Hey! Friends, this has been my questions for sometime now. I was beginning to wonder if God was just watching me stress myself over issues He is supposed to take care of for me. Issues He told me He was going to handle, was He just folding his arms and seeing me being treated unfairly.


Friends, i have been angry with my best friend.  I stopped studying His Word, i prayed for only ceremonial purposes. I was hoping that my anger was going to arm twist my best friend into granting all my requests. Yes! I was so angry that i was no longer appreciating things he was doing already. I was just so set with getting my way and he had to do it at my own time that i had set for myself.
To me i was being me! Yes Me! All about Me!


Yes! How was i even going to see the good things He was doing, he has not even done the best things i wanted. I have been like this for sometime now, i was just engrossed in my selfish desires that i took my eyes off the true things that mattered most to me. Testimonies were all around me but i had my eyes on the greatest price, which had to be my desire. I stopped being happy, i might look happy but i wasn't complete without my best friend. Was angry still until I heard His voice.


'Why are you angry'?He asked.

 I began first by opening up my book of plans and began to tell him all the plans i had for myself at this time. (I am one of those people who write all my plans down with a time clause attached). I told him how it was so unfair that my plans were not working according to my timing. I was angry, my time was ticking. I told him i knew he could grant me all that i wanted. He knew how important it was to me. I went on and on about how much life could have been better for me if my plans had worked out.

- TASK TO COMPLETE
From the blog post about anger toward God, reproduce verbatim the passage that opens with "To me i was" and closes with "heard His voice.".

- DATASET EXCERPT

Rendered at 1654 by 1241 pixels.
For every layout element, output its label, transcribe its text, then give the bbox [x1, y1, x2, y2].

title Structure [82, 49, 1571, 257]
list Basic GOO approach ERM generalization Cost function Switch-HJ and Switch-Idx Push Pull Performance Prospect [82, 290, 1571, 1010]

- TASK RESPONSE
To me i was being me! Yes Me! All about Me!


Yes! How was i even going to see the good things He was doing, he has not even done the best things i wanted. I have been like this for sometime now, i was just engrossed in my selfish desires that i took my eyes off the true things that mattered most to me. Testimonies were all around me but i had my eyes on the greatest price, which had to be my desire. I stopped being happy, i might look happy but i wasn't complete without my best friend. Was angry still until I heard His voice.